Please repeat the entries word for word and keep the images out.

Input ->
※

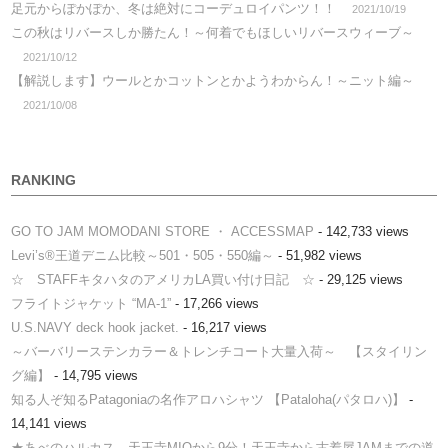
足元からぽかぽか、冬は絶対にコーデュロイパンツ！！
2021/10/19
この秋はリバースしか勝たん！～何着でもほしいリバースウィーブ～
2021/10/12
【解説します】ウールとかコットンとかようわからん！～ニット編～
2021/10/08
RANKING
GO TO JAM MOMODANI STORE ・ ACCESSMAP
- 142,733 views
Levi’s®王道デニム比較～501・505・550編～
- 51,982 views
☆ STAFFキタハタのアメリカLA買い付け日記 ☆
- 29,125 views
フライトジャケット “MA-1”
- 17,266 views
U.S.NAVY deck hook jacket.
- 16,217 views
～バーバリーステンカラー＆トレンチコート大量入荷～ 【スタイリン
グ編】
- 14,795 views
知る人ぞ知るPatagoniaの名作アロハシャツ 【Pataloha(パタロハ)】
-
14,141 views
★あべのハルカス、天王寺MIOから9分！天王寺から古着屋JAMまでの道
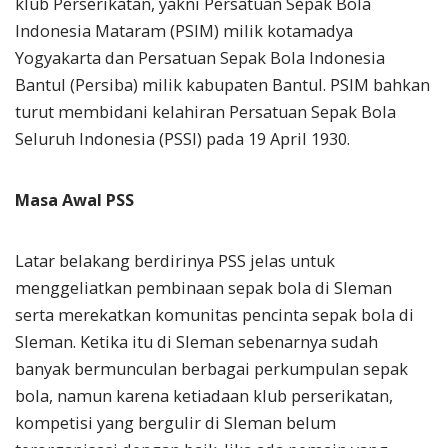
klub Perserikatan, yakni Persatuan Sepak Bola
Indonesia Mataram (PSIM) milik kotamadya
Yogyakarta dan Persatuan Sepak Bola Indonesia
Bantul (Persiba) milik kabupaten Bantul. PSIM bahkan
turut membidani kelahiran Persatuan Sepak Bola
Seluruh Indonesia (PSSI) pada 19 April 1930.
Masa Awal PSS
Latar belakang berdirinya PSS jelas untuk
menggeliatkan pembinaan sepak bola di Sleman
serta merekatkan komunitas pencinta sepak bola di
Sleman. Ketika itu di Sleman sebenarnya sudah
banyak bermunculan berbagai perkumpulan sepak
bola, namun karena ketiadaan klub perserikatan,
kompetisi yang bergulir di Sleman belum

※

Written answer ->
足元からぽかぽか、冬は絶対にコーデュロイパンツ！！
2021/10/19
この秋はリバースしか勝たん！～何着でもほしいリバースウィーブ～
2021/10/12
【解説します】ウールとかコットンとかようわからん！～ニット編～
2021/10/08
RANKING
GO TO JAM MOMODANI STORE ・ ACCESSMAP
- 142,733 views
Levi’s®王道デニム比較～501・505・550編～
- 51,982 views
☆ STAFFキタハタのアメリカLA買い付け日記 ☆
- 29,125 views
フライトジャケット “MA-1”
- 17,266 views
U.S.NAVY deck hook jacket.
- 16,217 views
～バーバリーステンカラー＆トレンチコート大量入荷～ 【スタイリン
グ編】
- 14,795 views
知る人ぞ知るPatagoniaの名作アロハシャツ 【Pataloha(パタロハ)】
-
14,141 views
★あべのハルカス、天王寺MIOから9分！天王寺から古着屋JAMまでの道
klub Perserikatan, yakni Persatuan Sepak Bola
Indonesia Mataram (PSIM) milik kotamadya
Yogyakarta dan Persatuan Sepak Bola Indonesia
Bantul (Persiba) milik kabupaten Bantul. PSIM bahkan
turut membidani kelahiran Persatuan Sepak Bola
Seluruh Indonesia (PSSI) pada 19 April 1930.
Masa Awal PSS
Latar belakang berdirinya PSS jelas untuk
menggeliatkan pembinaan sepak bola di Sleman
serta merekatkan komunitas pencinta sepak bola di
Sleman. Ketika itu di Sleman sebenarnya sudah
banyak bermunculan berbagai perkumpulan sepak
bola, namun karena ketiadaan klub perserikatan,
kompetisi yang bergulir di Sleman belum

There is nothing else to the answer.